Top 10 best fiction books of the decade 2010 – 2019 (Part 5)

Top 10 best fiction books of the decade 2010 – 2019 (Part 5)

9. Little Fires Everywhere (2017)

Little Fires Everywhere open up with a rather unsightly bewildering question, who set the fire on the rich Richardson family home in Shaker Heights? From this seemingly heavyweight introduction, Asian-American author Celeste Ng has made a journey back to the past to illuminate motherhood, artistic identity and community.

Little Fires Everywhere: The New York Times Top Ten Bestseller ...

Members of the Richardson family believe that Shaker Heights is a utopia of Americans that obey immutable rules and orders. However, their worldview has been challenged since mother and daughter artists Mia Warren and Pearl moved into the Richardson home, bringing with them their own notions of achievement and self-worth. Romantic stories bloom. Secrets are swapped out. Then when both families were entangled in the life of a third party, Mrs. Richardson and Mia Warren became two people standing at both ends of the front line.

The author Celeste Ng spent time growing up primarily in Shaker Heights, Ohio. And this time, she has included the site in her writing page, using her not least sentimental style of writing to make it the site of a thrilling story. That way, she burned each word and left the remnants in the reader’s mind lingering forever.
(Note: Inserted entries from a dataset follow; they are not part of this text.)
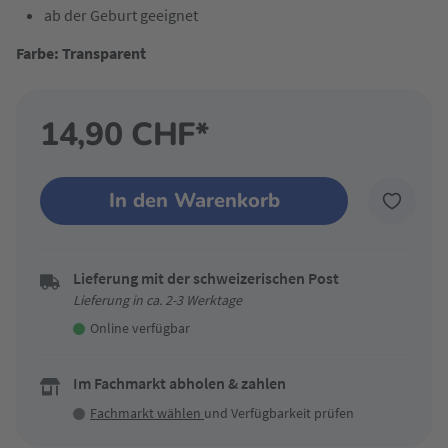
ab der Geburt geeignet
Farbe: Transparent
14,90 CHF*
In den Warenkorb
Lieferung mit der schweizerischen Post
Lieferung in ca. 2-3 Werktage
Online verfügbar
Im Fachmarkt abholen & zahlen
Fachmarkt wählen
und Verfügbarkeit prüfen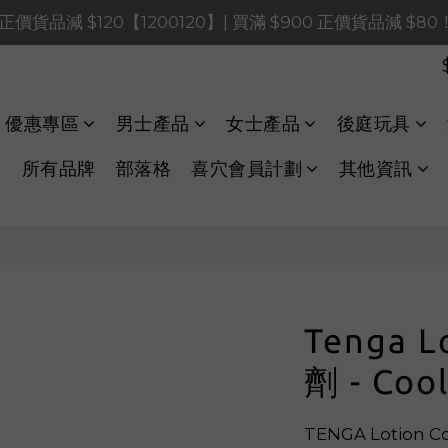
0 正價貨品減 $120【1200120】| 買滿 $900 正價貨品減 $8
0 正價貨品減 $120【1200120】| 買滿 $900 正價貨品減 $8
0 正價貨品減 $40【60040】| 買滿 $400 正價貨品減 $20
LINE Payments FPS將於 2026 年 8 月 9 日（日）凌晨 01
優惠專區
男士產品
女士產品
後庭玩具
0 正價貨品減 $120【1200120】| 買滿 $900 正價貨品減 $8
所有品牌
部落格
喜穴會員計劃
其他資訊
Tenga 
劑 - Co
TENGA Lotio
10. The Nickel Boys (2019)

Based on a true story of a Florida school that has been operating for 111 years and the torture of thousands of children, Colson Whitehead dramatized a period in American history through The Nickel Boys.

When the civil rights movement began to move into the French street in Tallahassee, the boy Elwood Curtis always engraved in his heart the saying of Martin Luther King: “That everyone is born equal” . Despite being abandoned by her parents, thanks to her grandmother, Elwood continued on the righteous path and determined to study at a local university.

The Nickel Boys (Winner 2020 Pulitzer Prize for Fiction): A Novel ...

But for a black guy who lived in the early 1960s under the Jim Crow segregation regime, one mistake was naive enough to ruin the future. So Elwood was thrown into a juvenile reform school called Nickel Academy, which vowed to turn criminals into men of integrity through physical, intellectual and moral training.

In fact, Nickel Academy is a hiding place for the horrors and filth: students are beaten and abused by school staff, bribery officials and locals steal food. Students who intend to resist will “never return”. Thrown into that giant dye barrel impersonating that furnace, will Elwood still keep his ideals?